Nigeria's Petrol Depot Prices Approach N1,000 Per Litre Threshold
Petrol depot prices across Nigeria have surged dramatically, approaching the N1,000 per litre mark, creating fresh concerns for motorists and businesses already grappling with escalating costs. This significant increase follows a recent price adjustment by the Dangote Petroleum Refinery and is further exacerbated by rising global crude oil prices driven by Middle East geopolitical tensions.
Dangote Refinery Triggers Price Chain Reaction
On Monday, March 2, 2026, the Dangote Petroleum Refinery announced a substantial ex-depot price increase of N100, moving from N774 to N874 per litre. This adjustment immediately cascaded through Nigeria's fuel distribution network, with private depots across the country responding by raising their own prices within days.
According to findings from PetroleumPriceNG on Tuesday, March 3, 2026, private depot prices have shifted from the N800 range to above N900 per litre. Specific examples include BONO depot in Lagos selling at N900 per litre, Matrix Lagos quoting N900, TSL pushing its rate to N910 per litre, and Matrix Port Harcourt selling at N940 per litre.
Retail Stations Implement Immediate Price Increases
The steady rise at depot levels has rapidly filtered through to filling stations nationwide, where pump prices are climbing sharply. In Abuja, some stations operated by the Nigerian National Petroleum Company Limited have adjusted prices from N875 to N960 per litre.
In Lagos, independent marketers have been particularly quick to revise their prices. Along Ogunnusi Road, checks revealed that while NNPC retail stations were not dispensing fuel at the time of inspection, independent operators had already implemented significant increases. A Bovas filling station, for instance, raised its pump price from N835 to N935 per litre.

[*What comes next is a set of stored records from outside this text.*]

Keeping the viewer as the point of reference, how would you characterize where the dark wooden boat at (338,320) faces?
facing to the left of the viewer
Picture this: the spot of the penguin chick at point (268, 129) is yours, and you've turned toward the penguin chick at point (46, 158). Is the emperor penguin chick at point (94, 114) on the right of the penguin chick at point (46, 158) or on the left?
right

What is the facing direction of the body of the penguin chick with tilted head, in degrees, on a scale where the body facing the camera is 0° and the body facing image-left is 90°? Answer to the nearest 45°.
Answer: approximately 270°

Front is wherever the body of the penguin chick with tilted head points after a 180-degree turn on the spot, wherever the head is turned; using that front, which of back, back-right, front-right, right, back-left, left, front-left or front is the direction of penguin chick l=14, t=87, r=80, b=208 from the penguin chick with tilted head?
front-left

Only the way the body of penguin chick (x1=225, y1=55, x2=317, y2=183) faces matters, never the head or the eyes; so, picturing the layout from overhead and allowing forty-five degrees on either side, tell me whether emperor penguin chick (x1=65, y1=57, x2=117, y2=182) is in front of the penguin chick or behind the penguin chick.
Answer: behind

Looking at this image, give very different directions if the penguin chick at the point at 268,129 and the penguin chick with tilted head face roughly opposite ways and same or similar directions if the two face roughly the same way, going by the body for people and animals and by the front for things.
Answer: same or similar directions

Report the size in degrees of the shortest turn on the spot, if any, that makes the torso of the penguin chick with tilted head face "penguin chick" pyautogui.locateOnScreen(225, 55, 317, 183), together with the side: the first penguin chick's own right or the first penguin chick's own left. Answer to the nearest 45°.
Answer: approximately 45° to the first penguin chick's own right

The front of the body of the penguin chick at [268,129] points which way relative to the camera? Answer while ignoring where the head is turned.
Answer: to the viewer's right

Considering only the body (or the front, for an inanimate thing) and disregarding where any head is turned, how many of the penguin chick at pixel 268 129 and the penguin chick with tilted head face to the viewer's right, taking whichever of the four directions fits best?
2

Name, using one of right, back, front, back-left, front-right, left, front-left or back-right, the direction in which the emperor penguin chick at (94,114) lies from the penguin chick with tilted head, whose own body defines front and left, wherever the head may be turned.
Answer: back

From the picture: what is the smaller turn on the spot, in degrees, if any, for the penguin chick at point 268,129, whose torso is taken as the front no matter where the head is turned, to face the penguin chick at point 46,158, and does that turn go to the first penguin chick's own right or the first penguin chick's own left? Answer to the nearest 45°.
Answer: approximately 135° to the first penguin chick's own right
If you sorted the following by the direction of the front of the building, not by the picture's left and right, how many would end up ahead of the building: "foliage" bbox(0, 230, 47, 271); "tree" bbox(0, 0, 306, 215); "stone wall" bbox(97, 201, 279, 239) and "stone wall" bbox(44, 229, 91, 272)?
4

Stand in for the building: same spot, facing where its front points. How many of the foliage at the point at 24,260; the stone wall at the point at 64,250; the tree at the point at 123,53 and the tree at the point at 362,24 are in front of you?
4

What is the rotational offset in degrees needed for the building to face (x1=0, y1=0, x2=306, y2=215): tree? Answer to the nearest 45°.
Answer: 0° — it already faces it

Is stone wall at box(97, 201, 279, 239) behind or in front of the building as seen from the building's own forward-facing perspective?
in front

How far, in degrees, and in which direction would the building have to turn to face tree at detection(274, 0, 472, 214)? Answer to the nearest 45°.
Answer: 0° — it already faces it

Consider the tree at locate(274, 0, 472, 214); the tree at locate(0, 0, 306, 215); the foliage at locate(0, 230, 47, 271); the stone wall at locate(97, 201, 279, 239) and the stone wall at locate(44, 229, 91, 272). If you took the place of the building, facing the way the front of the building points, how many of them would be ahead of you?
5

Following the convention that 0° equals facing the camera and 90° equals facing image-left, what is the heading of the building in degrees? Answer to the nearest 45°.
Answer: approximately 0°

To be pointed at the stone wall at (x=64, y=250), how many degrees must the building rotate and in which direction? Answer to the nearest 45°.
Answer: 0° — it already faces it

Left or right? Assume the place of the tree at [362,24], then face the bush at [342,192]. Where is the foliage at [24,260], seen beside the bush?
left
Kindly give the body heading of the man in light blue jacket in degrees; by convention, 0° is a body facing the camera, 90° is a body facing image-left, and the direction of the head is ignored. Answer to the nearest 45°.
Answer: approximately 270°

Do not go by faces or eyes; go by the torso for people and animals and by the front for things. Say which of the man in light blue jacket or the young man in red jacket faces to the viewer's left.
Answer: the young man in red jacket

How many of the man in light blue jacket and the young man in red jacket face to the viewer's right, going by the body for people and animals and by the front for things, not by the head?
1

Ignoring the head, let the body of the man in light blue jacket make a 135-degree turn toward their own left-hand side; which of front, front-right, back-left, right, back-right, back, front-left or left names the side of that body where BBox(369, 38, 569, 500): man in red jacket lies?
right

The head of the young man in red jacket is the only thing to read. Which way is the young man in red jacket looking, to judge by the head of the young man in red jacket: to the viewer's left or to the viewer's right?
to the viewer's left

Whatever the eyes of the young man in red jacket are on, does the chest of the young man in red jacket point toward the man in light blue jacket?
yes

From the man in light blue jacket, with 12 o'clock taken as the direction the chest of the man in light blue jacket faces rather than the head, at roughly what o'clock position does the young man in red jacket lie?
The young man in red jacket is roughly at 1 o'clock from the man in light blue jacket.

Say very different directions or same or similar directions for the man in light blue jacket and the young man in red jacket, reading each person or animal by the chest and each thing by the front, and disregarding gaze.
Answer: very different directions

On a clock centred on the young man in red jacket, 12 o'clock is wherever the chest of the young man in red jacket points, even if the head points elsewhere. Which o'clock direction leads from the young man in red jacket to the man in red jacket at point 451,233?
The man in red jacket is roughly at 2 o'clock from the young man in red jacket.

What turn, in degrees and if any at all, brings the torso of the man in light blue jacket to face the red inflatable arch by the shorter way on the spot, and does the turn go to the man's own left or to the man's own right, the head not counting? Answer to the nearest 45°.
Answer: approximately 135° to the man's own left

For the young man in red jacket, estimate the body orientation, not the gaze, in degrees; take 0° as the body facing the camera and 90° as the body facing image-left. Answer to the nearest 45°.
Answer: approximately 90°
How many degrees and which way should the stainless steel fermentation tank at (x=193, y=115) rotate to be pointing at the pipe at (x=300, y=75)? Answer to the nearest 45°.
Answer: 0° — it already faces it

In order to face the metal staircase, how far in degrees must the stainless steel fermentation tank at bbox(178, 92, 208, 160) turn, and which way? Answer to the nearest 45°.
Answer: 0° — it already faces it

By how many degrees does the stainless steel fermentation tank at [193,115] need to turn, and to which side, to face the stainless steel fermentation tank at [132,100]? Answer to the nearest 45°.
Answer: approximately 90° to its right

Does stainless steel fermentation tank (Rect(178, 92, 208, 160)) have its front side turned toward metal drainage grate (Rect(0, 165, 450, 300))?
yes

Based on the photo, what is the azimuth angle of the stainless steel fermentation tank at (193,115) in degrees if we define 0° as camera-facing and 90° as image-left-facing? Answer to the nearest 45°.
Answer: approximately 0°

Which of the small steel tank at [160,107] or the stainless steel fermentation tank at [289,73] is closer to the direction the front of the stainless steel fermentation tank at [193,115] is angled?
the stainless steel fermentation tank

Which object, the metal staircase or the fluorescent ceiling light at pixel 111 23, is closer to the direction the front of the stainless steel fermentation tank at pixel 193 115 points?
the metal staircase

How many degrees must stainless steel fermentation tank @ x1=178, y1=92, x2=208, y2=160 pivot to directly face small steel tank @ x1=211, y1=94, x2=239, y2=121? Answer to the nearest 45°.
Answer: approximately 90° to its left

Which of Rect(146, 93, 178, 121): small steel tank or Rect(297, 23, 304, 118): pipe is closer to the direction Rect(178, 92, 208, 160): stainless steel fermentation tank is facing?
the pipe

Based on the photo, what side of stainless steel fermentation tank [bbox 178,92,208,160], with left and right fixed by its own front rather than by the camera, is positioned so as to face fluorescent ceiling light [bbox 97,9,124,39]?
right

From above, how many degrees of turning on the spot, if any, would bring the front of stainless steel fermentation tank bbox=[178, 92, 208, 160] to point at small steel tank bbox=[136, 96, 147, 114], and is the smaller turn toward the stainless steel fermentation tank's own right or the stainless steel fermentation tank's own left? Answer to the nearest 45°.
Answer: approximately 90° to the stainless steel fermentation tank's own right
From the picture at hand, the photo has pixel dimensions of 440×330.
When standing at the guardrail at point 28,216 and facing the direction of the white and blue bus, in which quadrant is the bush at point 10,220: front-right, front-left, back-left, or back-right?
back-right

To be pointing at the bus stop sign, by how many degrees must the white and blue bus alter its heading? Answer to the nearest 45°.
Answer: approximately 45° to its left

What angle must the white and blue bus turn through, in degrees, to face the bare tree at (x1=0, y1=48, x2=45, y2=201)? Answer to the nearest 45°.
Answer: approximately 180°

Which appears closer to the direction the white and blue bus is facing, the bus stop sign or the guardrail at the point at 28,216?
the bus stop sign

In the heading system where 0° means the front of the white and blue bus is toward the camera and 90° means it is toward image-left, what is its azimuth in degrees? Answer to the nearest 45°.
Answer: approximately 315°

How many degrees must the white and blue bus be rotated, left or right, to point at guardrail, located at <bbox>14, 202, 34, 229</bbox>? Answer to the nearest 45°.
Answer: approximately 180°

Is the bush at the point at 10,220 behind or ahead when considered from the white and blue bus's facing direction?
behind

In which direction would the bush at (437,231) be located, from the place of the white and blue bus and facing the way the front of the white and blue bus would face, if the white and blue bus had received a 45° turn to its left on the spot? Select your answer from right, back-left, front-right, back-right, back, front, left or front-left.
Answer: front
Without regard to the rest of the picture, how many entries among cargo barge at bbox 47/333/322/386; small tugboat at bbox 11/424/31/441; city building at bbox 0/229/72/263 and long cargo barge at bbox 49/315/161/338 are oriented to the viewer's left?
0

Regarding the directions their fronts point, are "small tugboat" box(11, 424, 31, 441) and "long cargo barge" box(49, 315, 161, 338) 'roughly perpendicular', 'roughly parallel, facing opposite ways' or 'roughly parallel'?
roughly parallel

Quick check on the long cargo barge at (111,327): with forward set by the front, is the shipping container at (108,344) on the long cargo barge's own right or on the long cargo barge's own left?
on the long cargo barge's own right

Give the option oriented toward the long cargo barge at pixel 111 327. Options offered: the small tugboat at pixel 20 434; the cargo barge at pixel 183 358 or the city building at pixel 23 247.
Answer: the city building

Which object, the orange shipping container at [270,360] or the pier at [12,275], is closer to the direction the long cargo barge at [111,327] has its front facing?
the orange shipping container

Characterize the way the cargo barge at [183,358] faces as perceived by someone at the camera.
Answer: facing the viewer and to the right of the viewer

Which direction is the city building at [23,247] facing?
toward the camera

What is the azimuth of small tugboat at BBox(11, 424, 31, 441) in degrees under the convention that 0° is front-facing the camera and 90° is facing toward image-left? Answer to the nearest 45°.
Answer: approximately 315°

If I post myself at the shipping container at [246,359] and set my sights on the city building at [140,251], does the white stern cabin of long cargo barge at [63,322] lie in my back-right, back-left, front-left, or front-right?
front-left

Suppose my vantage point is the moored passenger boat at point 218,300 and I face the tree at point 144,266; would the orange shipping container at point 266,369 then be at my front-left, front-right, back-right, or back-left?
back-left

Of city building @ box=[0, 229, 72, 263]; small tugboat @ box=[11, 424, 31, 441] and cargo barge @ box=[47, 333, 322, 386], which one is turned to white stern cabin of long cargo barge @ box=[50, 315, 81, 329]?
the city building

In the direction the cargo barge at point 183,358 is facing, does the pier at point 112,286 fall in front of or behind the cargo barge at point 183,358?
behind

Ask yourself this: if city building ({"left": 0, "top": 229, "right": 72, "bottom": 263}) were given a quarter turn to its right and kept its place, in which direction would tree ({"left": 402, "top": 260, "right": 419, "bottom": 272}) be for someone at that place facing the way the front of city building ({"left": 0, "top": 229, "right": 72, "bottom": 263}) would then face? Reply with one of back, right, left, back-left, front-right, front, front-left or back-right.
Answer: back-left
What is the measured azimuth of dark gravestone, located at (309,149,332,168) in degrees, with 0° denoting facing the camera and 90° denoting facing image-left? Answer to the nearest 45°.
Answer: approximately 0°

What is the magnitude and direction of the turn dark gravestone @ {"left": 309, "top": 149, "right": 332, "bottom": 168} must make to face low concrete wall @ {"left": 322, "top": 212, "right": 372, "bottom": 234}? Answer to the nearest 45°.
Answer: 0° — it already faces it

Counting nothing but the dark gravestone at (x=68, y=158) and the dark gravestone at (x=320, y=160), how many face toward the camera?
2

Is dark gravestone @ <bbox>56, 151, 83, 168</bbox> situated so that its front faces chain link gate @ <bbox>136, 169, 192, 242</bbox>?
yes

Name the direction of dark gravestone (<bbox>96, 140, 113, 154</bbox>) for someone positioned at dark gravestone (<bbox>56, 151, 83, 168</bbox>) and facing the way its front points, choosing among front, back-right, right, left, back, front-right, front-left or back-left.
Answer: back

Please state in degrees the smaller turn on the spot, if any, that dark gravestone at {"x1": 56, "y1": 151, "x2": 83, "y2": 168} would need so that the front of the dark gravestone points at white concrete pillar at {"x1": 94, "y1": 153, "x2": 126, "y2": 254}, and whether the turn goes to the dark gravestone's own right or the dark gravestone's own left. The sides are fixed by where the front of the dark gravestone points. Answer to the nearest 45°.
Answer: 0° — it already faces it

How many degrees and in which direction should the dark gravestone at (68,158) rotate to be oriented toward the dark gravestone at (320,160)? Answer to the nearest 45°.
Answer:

Industry analysts warn that with depot prices inching toward N1,000 per litre, retail pump prices could soon cross that threshold if global market conditions remain unstable.
Middle East Tensions Drive Global Oil Price Surge
Energy analysts attribute the latest price spike to escalating geopolitical tensions in the Middle East involving the United States, Israel, and Iran. This crisis has disrupted global supply chains and driven up crude oil benchmarks significantly.
Brent Crude climbed above $80 per barrel on Monday and was trading around $84.2 per barrel at the time of reporting. Market experts caution that prices could potentially exceed $100 per barrel if supply disruptions persist.
While higher crude prices may theoretically boost Nigeria's oil revenue, the immediate impact on consumers is negative. Since the deregulation of Nigeria's downstream petroleum sector, petrol prices have become largely influenced by global crude rates and foreign exchange movements. Any sustained increase in crude prices translates directly to higher domestic pump prices.
PETROAN Raises Inflation and Vulnerability Concerns
The Petroleum Products Retail Outlets Owners Association of Nigeria has expressed serious concern over the growing crisis, warning that Nigeria remains highly vulnerable due to its continued reliance on imported refined petroleum products.
In a statement signed by its National Public Relations Officer, Dr. Joseph Obele, the association's National President, Dr. Billy Gillis-Harry, described the Middle East conflict as a significant threat to energy-importing nations. He specifically noted that instability around the Strait of Hormuz, a critical oil transit route through which approximately 20 percent of the world's crude oil shipments pass daily, poses serious risks to global supply chains.
According to PETROAN, prolonged tension could intensify pressure on Nigeria's foreign exchange reserves, drive up transportation costs across all sectors, and worsen the country's already challenging inflation situation.
Calls for Policy Stability and Local Refining Capacity
To cushion the impact of these price increases, petroleum marketers are urging the federal government to sustain and strengthen the Naira-for-Crude policy to reduce dependence on foreign exchange for petroleum imports. They have also called for accelerated rehabilitation and full operationalisation of Nigeria's four state-owned refineries.
Strengthening local refining capacity, industry stakeholders argue, would significantly reduce import dependence and better shield the Nigerian economy from external shocks and global market volatility.
For now, motorists across Lagos, Abuja, and other major Nigerian cities are bracing for further price increases as uncertainty continues to dominate the global oil market. If tensions in the Middle East persist, industry observers suggest that the era of sub-N900 petrol may soon become a distant memory for Nigerian consumers.